Docemente constrangido, o vice-presidente Hamilton Mourão ataca a oposição — “deixem o Bolsonaro trabalhar, pô”—, ao mesmo tempo em que não perde uma oportunidade para marcar uma posição diferenciada em relação ao meio ambiente, à vacina e a outros temas nos quais o presidente da República vai na contramão da opinião pública. É um jogo muito sutil, porque o general lida com a desconfiança do clã Bolsonaro desde quando estourou o escândalo das rachadinhas da Assembleia Legislativa do Rio de Janeiro, envolvendo o senador Flávio Bolsonaro (PR-RJ) e a primeira-dama Michele Bolsonaro, que receberam dinheiro do ex-assessor parlamentar Fabrício Queiroz. Militares descontentes veem em Mourão uma alternativa, caso o governo Bolsonaro leve o país ao desastre.

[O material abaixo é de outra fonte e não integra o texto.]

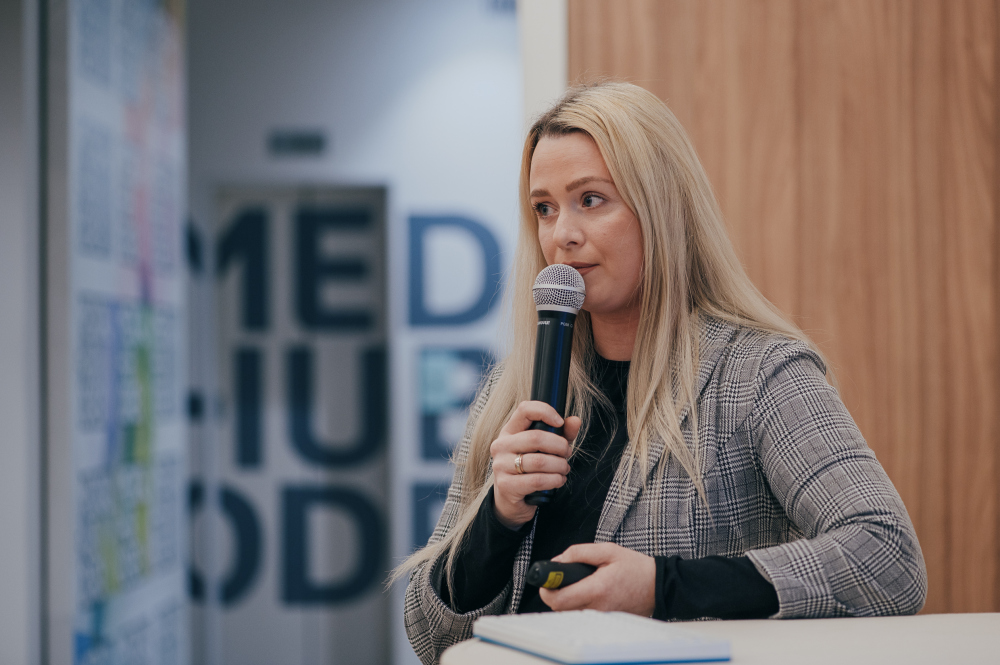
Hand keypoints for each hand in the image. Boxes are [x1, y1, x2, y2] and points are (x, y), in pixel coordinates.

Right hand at [490, 401, 581, 528]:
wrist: (511, 501)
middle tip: (567, 453)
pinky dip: (554, 480)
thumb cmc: (528, 470)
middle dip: (559, 446)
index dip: (545, 411)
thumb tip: (575, 421)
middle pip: (536, 437)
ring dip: (559, 466)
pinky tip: (558, 480)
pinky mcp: (506, 485)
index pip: (524, 410)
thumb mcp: (544, 449)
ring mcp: (501, 465)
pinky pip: (537, 480)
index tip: (560, 422)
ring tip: (564, 469)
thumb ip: (561, 434)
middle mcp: (501, 445)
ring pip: (539, 461)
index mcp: (509, 431)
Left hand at [539, 543, 655, 615]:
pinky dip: (578, 603)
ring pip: (570, 612)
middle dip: (555, 591)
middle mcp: (597, 607)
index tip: (547, 578)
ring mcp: (601, 616)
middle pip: (560, 608)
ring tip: (578, 582)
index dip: (547, 589)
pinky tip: (587, 590)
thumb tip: (559, 559)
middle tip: (562, 577)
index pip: (559, 599)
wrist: (658, 585)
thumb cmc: (635, 568)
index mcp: (597, 589)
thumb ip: (580, 552)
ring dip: (566, 597)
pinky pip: (582, 613)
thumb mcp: (607, 550)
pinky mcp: (604, 619)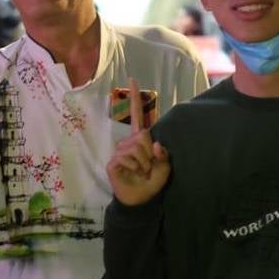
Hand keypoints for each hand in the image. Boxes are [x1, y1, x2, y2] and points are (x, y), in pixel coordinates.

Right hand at [106, 78, 169, 205]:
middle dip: (150, 153)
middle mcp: (127, 143)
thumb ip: (163, 155)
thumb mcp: (165, 167)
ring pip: (136, 149)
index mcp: (140, 140)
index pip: (136, 115)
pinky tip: (132, 173)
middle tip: (148, 166)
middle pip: (142, 135)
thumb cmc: (152, 181)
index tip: (133, 79)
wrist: (140, 199)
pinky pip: (127, 158)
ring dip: (144, 163)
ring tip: (141, 172)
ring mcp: (119, 152)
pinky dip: (135, 168)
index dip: (135, 98)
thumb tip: (154, 143)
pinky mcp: (113, 162)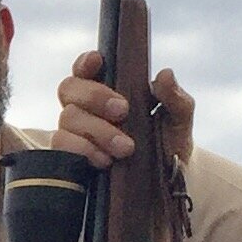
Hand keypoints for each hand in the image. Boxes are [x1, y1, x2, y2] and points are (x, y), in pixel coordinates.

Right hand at [52, 51, 196, 169]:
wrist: (167, 180)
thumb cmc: (168, 141)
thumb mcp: (179, 119)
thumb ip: (175, 97)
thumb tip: (165, 74)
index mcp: (107, 89)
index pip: (85, 68)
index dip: (85, 62)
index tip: (97, 61)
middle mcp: (86, 107)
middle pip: (69, 88)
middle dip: (95, 97)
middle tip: (123, 111)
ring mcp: (75, 132)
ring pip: (67, 118)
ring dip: (97, 131)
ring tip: (126, 148)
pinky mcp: (70, 157)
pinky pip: (62, 147)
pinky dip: (83, 151)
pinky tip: (105, 160)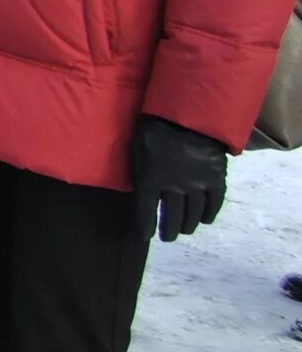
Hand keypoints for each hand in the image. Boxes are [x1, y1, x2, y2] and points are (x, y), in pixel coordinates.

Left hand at [128, 114, 229, 242]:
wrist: (187, 113)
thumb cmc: (154, 128)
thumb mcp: (136, 149)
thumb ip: (139, 171)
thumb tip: (138, 189)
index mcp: (150, 180)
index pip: (145, 211)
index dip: (145, 226)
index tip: (146, 236)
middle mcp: (174, 188)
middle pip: (172, 216)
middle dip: (169, 230)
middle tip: (168, 238)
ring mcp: (197, 184)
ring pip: (194, 213)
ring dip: (189, 225)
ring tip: (185, 230)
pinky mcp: (216, 179)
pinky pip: (214, 202)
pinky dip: (210, 213)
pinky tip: (205, 220)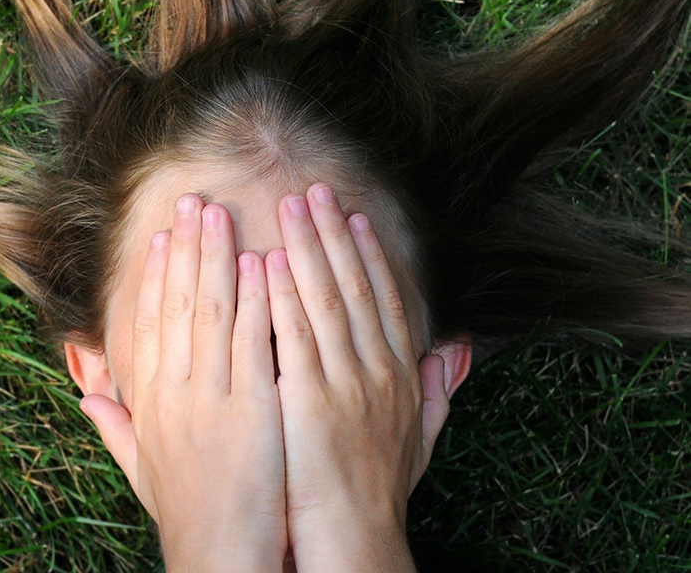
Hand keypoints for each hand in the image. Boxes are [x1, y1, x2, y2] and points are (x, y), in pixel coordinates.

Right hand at [81, 194, 286, 571]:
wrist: (218, 555)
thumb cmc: (186, 512)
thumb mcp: (142, 467)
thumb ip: (114, 424)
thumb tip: (85, 391)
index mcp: (150, 402)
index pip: (148, 325)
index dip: (155, 277)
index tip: (162, 238)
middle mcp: (174, 391)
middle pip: (176, 305)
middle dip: (185, 249)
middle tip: (192, 201)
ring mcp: (210, 396)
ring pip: (210, 312)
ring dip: (215, 257)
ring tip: (218, 213)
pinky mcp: (250, 408)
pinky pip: (248, 341)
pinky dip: (252, 299)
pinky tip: (258, 262)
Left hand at [265, 183, 446, 572]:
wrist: (354, 538)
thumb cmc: (379, 490)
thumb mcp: (420, 437)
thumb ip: (439, 389)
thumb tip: (459, 349)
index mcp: (399, 374)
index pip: (382, 299)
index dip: (368, 254)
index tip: (353, 217)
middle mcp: (377, 369)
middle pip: (353, 287)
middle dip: (333, 234)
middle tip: (314, 189)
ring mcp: (345, 383)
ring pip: (325, 300)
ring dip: (308, 248)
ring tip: (290, 206)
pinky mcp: (310, 400)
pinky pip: (295, 336)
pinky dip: (283, 295)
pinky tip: (270, 261)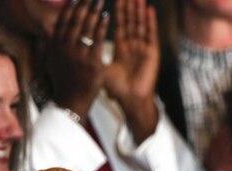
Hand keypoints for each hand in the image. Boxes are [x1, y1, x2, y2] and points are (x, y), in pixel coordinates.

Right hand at [47, 0, 108, 118]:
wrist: (71, 102)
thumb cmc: (64, 82)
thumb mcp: (52, 62)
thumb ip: (49, 46)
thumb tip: (46, 31)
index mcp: (55, 46)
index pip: (62, 22)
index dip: (70, 9)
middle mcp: (65, 48)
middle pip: (75, 21)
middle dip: (83, 6)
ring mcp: (78, 55)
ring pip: (86, 27)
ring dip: (93, 11)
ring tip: (100, 1)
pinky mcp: (92, 62)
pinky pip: (98, 39)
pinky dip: (102, 26)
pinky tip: (107, 16)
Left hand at [104, 0, 159, 141]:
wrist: (131, 100)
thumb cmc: (117, 88)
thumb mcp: (102, 67)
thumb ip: (95, 54)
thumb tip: (79, 45)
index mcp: (122, 48)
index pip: (120, 24)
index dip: (118, 10)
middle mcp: (133, 45)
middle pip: (131, 21)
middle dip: (129, 6)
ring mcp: (144, 48)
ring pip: (140, 24)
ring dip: (139, 10)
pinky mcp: (152, 53)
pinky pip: (151, 34)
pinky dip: (151, 22)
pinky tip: (149, 10)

No xadrez da “guerra de posições”, depois da definição do Congresso, Bolsonaro deverá mover mais uma peça: a indicação do substituto do ministro do Supremo Tribunal Federal (STF) Marco Aurélio Mello, que se aposentará em 12 de julho. As articulações para a vaga já estão em curso. O candidato mais ativo é o procurador-geral da República, Augusto Aras. Na terça-feira, a propósito das representações da oposição contra Bolsonaro, por causa da crise sanitária, Aras soltou uma nota estranhíssima, falando que a calamidade pública era a antessala do “estado de defesa”, sabidamente uma situação que confere poderes extraordinários ao presidente da República. A nota gerou perplexidade e críticas públicas de seis subprocuradores-gerais da República, ou seja, da maioria do Conselho Superior do Ministério Público.